Toronto police last week confirmed it had obtained a video Ford long denied exists. The Toronto Star and the U.S. website Gawker have both said individuals approached them and tried to sell them the video. Both outlets said they have viewed the video and it appears to show Ford smoking out of a crack pipe.
The Canadian Broadcasting Corp., said Monday Ford again called on Toronto Police Chief Bill Blair to release the video and let the public decide what it shows. He made the same plea on his weekly radio show Sunday.
Ford has had a history of public embarrassments, including appearing drunk at the Taste of the Danforth festival in August. Similar reports emerged following a St. Patrick's Day party at his office in March.

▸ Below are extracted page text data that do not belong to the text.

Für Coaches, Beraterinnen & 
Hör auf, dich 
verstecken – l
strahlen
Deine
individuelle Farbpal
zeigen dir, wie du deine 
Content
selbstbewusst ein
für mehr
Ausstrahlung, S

Ford apologized -- though he didn't say specifically for what -- and pledged to curtail his public drinking.
"I'm not an alcoholic, I'm not a drug addict," Ford said. "If I had I problem, I'd be the first one to say I'm not fit to run the city. ... Have I drank a little too much at times? You're absolutely right. Am I going to curb that? Absolutely I'm going to curb that."
Toronto officials expressed skepticism that Ford's apology was enough to move past the crack-smoking video scandal.
"Is he sorry that he appears to be using drugs? Is he sorry that he appears to be dealing with drug dealers?" asked Councilwoman Sarah Doucette.
Councilman James Pasternak, a member of Ford's executive committee, said an apology and pledge not to drink in public wasn't enough to make the problem go away.
"The game plan he outlined yesterday doesn't really address the political crisis we're facing," he said.
Despite the uproar, Ford's approval ratings actually went up in a poll conducted last week.
A Forum Research survey released at the end of the week showed his approval rating jumped 5 percent -- from 39 percent to 44 percent -- even though 98 percent of the respondents were aware of the allegations. The Forum Research poll was conducted late Thursday after a police news conference on the alleged incident. A total of 1,032 Toronto residents were surveyed with a margin of error of 3 percentage points.